Check your understanding
1. Decide whether each statement agrees with the Prpf19 passage below, answering yes or no and quoting the deciding words: (a) SCA3 is also called Machado-Joseph Disease. (b) A cure for SCA3 has been found. (c) Exoc7 affects ATXN3 in the same way as Prpf19.
2. Carry on the Prpf19 passage below after its final sentence.

Exercise passage

■ ■ ■ ■

Prpf19 a potential new target in hereditary ataxia model

Researchers from the Chinese University of Hong Kong (CUHK) have unveiled the involvement of an E3 ligase pre-mRNA processing factor 19 (Prpf19) in spinocerebellar ataxia type 3 (SCA3) pathogenesis and found its interacting partner, exocyst complex component 7 (Exoc7), to have an opposite modulating effect on disease protein ataxin-3 (ATXN3).

SCA3, also known as Machado-Joseph Disease, is the most common form of dominantly inherited ataxia in many populations worldwide. [Neurobiol Dis 2020;134:104635] SCA3 is a polyglutamine (polyQ) neurodegenerative disorder caused by the expansion of glutamine coding CAG repeats in ATXN3, leading to the formation of insoluble protein aggregates, which hinders neuronal survival and results in neurodegeneration. [Brain Pathol 2017;27:345-355] To date, SCA3 remains an incurable disorder.

■ ■ ■ ■

Provided records
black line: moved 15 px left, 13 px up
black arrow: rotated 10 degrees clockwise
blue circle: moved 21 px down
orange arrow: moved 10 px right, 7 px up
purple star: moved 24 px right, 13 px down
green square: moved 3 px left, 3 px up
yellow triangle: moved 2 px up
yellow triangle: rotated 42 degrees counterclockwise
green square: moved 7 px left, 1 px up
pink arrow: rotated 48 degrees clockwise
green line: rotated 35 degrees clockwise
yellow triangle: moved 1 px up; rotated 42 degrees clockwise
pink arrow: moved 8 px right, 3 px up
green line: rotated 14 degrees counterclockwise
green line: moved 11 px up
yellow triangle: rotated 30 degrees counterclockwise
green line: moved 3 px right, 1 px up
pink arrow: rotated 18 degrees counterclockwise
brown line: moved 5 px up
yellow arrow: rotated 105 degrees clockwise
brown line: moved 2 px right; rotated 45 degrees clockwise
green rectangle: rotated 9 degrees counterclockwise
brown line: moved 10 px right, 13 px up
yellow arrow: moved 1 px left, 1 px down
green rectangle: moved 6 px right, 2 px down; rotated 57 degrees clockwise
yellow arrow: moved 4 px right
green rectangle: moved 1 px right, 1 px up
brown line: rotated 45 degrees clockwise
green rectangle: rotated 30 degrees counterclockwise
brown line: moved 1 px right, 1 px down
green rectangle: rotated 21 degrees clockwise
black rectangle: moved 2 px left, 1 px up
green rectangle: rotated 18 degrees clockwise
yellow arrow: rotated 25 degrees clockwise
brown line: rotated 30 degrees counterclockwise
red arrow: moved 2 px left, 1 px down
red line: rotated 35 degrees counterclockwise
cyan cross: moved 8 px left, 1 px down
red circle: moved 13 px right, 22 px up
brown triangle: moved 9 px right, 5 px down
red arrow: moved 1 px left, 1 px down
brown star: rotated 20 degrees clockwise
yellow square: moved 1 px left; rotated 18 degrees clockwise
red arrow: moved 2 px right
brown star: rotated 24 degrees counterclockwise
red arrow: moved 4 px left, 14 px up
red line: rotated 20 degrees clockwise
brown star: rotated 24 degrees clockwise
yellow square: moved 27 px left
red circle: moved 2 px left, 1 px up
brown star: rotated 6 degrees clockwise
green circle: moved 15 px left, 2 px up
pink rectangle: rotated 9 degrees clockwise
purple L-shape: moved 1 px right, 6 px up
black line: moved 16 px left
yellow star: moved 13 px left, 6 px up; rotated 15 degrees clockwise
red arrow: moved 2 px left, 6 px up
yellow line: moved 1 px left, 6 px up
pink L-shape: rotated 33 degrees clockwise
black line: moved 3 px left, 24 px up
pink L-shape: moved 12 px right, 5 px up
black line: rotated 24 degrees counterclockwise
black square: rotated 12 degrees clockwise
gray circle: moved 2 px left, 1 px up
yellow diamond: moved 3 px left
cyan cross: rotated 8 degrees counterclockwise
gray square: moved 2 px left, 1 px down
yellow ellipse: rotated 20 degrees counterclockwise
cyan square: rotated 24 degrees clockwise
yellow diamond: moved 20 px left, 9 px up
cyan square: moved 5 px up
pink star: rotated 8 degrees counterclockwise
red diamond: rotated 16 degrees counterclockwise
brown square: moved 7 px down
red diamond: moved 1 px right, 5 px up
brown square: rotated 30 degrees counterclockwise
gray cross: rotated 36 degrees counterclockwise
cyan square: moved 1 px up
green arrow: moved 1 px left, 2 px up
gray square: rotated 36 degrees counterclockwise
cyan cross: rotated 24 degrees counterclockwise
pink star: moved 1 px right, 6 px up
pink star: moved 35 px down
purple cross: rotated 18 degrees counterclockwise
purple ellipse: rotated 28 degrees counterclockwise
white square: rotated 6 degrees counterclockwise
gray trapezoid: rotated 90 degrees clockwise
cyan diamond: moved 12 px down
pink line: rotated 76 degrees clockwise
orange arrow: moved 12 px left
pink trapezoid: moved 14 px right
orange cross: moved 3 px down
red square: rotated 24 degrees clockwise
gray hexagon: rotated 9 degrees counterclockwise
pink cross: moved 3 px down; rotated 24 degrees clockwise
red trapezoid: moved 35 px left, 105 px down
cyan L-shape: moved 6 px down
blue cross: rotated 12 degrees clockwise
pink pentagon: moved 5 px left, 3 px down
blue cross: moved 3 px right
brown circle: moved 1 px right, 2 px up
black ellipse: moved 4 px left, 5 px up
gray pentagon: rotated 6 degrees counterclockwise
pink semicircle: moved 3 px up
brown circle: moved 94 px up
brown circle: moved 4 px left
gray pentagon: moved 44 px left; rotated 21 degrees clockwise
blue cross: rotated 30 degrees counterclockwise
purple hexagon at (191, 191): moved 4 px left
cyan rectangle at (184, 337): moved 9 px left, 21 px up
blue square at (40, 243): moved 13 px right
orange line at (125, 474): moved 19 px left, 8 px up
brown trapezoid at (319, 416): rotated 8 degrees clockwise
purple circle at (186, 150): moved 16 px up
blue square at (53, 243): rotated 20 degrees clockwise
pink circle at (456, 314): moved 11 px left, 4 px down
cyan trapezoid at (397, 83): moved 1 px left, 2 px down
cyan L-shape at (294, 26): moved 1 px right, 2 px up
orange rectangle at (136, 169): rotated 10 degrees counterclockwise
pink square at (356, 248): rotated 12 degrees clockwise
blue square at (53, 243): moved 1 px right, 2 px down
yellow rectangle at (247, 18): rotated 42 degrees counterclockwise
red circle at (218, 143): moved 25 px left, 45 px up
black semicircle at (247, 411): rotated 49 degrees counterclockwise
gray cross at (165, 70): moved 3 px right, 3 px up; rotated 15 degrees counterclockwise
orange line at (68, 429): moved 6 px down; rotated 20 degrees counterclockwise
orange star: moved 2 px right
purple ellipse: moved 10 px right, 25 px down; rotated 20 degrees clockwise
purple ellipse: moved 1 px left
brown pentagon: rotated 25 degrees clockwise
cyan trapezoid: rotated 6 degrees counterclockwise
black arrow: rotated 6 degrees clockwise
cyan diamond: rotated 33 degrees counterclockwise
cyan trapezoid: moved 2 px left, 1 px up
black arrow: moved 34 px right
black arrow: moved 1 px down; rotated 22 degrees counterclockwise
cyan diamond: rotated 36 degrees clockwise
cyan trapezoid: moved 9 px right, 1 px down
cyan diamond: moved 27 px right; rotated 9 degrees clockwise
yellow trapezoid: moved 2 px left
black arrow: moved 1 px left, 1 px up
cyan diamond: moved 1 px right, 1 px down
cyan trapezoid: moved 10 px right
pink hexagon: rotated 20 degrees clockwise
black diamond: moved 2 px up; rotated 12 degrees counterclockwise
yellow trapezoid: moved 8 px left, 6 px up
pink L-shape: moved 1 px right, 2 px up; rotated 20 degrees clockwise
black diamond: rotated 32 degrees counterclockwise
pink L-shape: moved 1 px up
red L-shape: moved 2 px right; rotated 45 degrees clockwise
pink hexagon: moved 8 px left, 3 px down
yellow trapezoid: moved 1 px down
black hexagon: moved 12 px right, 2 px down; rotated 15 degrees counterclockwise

■ ■ ■ ■

Results of the exercise
1.
(a) Yes: "SCA3, also known as Machado-Joseph Disease"
(b) No: "To date, SCA3 remains an incurable disorder."
(c) No: "to have an opposite modulating effect on disease protein ataxin-3 (ATXN3)"

2.
Earlier studies have indicated that Prpf19 E3 function plays a role in the maturation of the mouse brain, but the current study is the first to show its involvement in human neurological disease. [J Biol Chem 2006:281:7498-7514] “We showed that Prpf19 protein interacts with mutant ATXN3-polyQ protein and targets it for ubiquitination and degradation. Using in vitro mammalian cell and in vivo Drosophila models, we found that overexpression of Prpf19/prp19 reduces the level of expanded ATXN3-polyQ protein, as well as ameliorates SCA3 cytotoxicities and neurodegeneration, while knockdown of Prpf19/prp19 exerts an opposite effect,” wrote the researchers. [Cell Death & Disease 2021;12:136]

“Most interestingly, we observed that this modulatory effect is mediated via nuclear but not cytoplasmic Prpf19,” they continued. The researchers were able to ascertain the requirement for nuclear localization of Prpf19 for successful ubiquitination and degradation of ATXN3-polyQ protein by generating a cytosolic version of Prpf19, which failed to modify ATXN3-polyQ protein levels, meaning it could aggregate and become toxic.

Based on reports of physical interaction of Prpf19 with Exoc7, the researchers investigated whether the co-expression of Exoc7 would modify Prpf19’s modulatory effect on ATXN3-polyQ protein toxicity. [Small GTPases 2019;10:331-335]

“We found that the co-expression of full-length Exoc7 counteracted Prpf19’s ability in reducing ATXN3-polyQ protein level, as well as suppressing ATXN3-polyQ–induced caspase-3 cleavage. At the same time, Prpf19 overexpression promoted poly-ubiquitination of expanded ATXN3-polyQ protein, and such effect was abolished upon Exoc7 co-expression” they reported.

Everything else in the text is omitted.